For earthquakes, the priority sequence after the initial shaking stops is gathering damage information, then search and rescue, access control, debris clearance, building inspection, and utility repairs. For floods, the sequence shifts to active flood response, aerial and waterborne search and rescue once flooding begins, and then building inspection afterward.

Step 4: Contain the Hazard From a Safe Distance

If you’re trained and it’s safe, containment is the next priority. For small-scale spills in a workplace or facility, this means using absorbent materials and salvage containers that should already be on-site as part of your emergency preparedness supplies. The goal is to keep the spill from spreading to drains, waterways, or soil.

Professional hazardous materials responders operate at two levels during containment. Operations-level responders work defensively, containing a release from a safe distance to prevent it from spreading. HAZMAT technicians work aggressively to actually stop the source of the release, and they carry at least 24 hours of specialized training. Unless you have this kind of training, defensive action (blocking a drain, placing absorbent around a small spill) is the most you should attempt. For large or unknown releases, evacuation is always the right call.

Workplaces that handle hazardous materials are required to establish clearly identified work zones that prevent unauthorized people from entering contaminated areas. If you see these zones set up, respect them.

Step 5: Decontaminate People and Equipment

Decontamination should happen before anyone leaves the immediate area of a chemical release. For personal decontamination, the CDC recommends washing with lukewarm water and mild soap, working from head to feet, for at least two to three minutes. Do not scrub, as this can cause skin irritation or drive chemicals into the skin. After washing, dry off thoroughly to remove any residual chemical.

Place contaminated clothing in a sealed plastic bag. Do not take it home or wash it with other laundry. Emergency responders will handle contaminated equipment and clothing through formal decontamination procedures that are part of the site’s emergency response plan.

Step 6: Damage Assessment and Cleanup

Once the immediate danger is controlled, the focus shifts to understanding the scope of the damage and beginning remediation. For large-scale contamination, this process can take years and follows a structured sequence. The EPA’s Superfund cleanup process, which handles the most serious contaminated sites, moves through several phases: designing the cleanup approach, then physically constructing and implementing the solution. Even after construction is complete, the site enters a post-construction phase that includes routine monitoring, periodic reviews to confirm the cleanup remains effective, and enforcement of any long-term restrictions on how the land can be used.

The ultimate goal is site reuse. The EPA considers potential future use of a site throughout the cleanup process, from initial investigation all the way through final clearance. For smaller incidents, cleanup might be as straightforward as removing contaminated soil, properly disposing of waste, and documenting the process for regulatory compliance.

What to Keep on Hand

For general environmental emergencies, your household supply kit should include dust masks to filter contaminated air, plastic sheeting with scissors and duct tape for sealing a room during shelter-in-place events, and a wrench or pliers for shutting off gas and water utilities. A portable air cleaner with a HEPA filter is valuable during smoke events.

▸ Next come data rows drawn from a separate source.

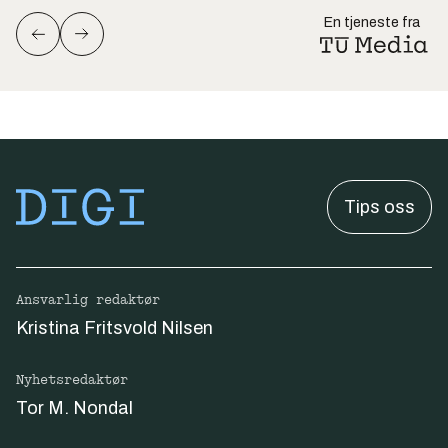
En tjeneste fra
Tips oss
Ansvarlig redaktør
Kristina Fritsvold Nilsen
Nyhetsredaktør
Tor M. Nondal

Workplaces that handle chemicals need spill kits with absorbent materials, salvage containers, and appropriate personal protective equipment for the specific substances on-site. Training matters as much as supplies. Workers should know spill containment procedures and the location of emergency equipment before an incident happens, not during one. OSHA requires that even the most basic level of emergency responder, a “first responder awareness” worker, be trained to identify a release and notify the right authorities.